Avant la guerre, j’avais exposé à des amis un projet de réforme de l’enseignement primaire et secondaire. Je proposais de supprimer les disciplines traditionnelles et de les remplacer par des cours de raisonnement, d’émotion, de courage, de gymnastique, d’observation, etc. Je me rendais bien compte que les connaissances n’étaient pas totalement inutiles, ne fût-ce que d’un point de vue pratique – il faut un minimum de mathématiques pour compter, la connaissances des objets est le commencement de la physique, etc. Ces connaissances, je proposais de les répartir le plus habilement possible à l’intérieur de mes classes d’aptitudes. J’arrivais ainsi à une belle utopie ; un enseignement qui faisait aboutir au bon disparate presque dès le début.
Ce sont les écarts entre les différents éléments du disparate et leur intégration dans ma personne et dans ma manière de vivre qui constituent quelque chose comme un polygone de sustentation. Il n’est pas possible d’espérer un disparate qui rassemble tous les éléments existants dans l’humanité, toutes les formes d’activité.
Chacun de nous devrait pouvoir choisir suivant sa vocation, en écoutant sinon ses chromosomes, du moins le retentissement de son environnement social ou naturel sur ses chromosomes. Voilà ce que j’appelle le disparate essentiel et que je sépare de l’encyclopédisme ou de l’érudition d’une part, du dilettantisme d’autre part, choses avec lesquelles je n’aime pas être confondu.
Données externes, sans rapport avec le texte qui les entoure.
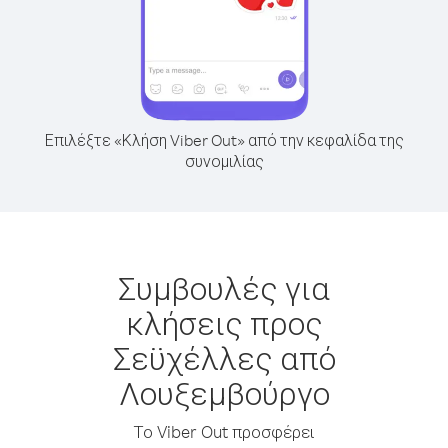
Επιλέξτε «Κλήση Viber Out» από την κεφαλίδα της
συνομιλίας
Συμβουλές για
κλήσεις προς
Σεϋχέλλες από
Λουξεμβούργο
Το Viber Out προσφέρει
Dans une vie, le disparate joue le rôle d’un joker. Je peux jouer beaucoup plus facilement n’importe quelle carte. Maintenant, c’est fini : physiquement et intellectuellement, je me démolis. Mais pendant longtemps j’ai eu un avantage dans des problèmes tels que l’emploi – perte, sécurité, agrément, etc. Je me suis toujours senti beaucoup plus fort j’ai pris la mesure de cette société et je me suis aperçu que j’étais beaucoup mieux armé, contrairement à ce que pensaient mes parents.
J.M.L.L. Est-ce qu’en proposant votre disparate à un usage généralisé vous ne sciez pas la branche sur laquelle vous êtes assis ? En effet, vous disiez : « si tout le monde pouvait gagner sa vie ainsi…», ce qui est évidemment une impossibilité logique.
F.L.L. Il s’agit de savoir si mes intérêts ne sont pas contradictoires avec ceux de la société.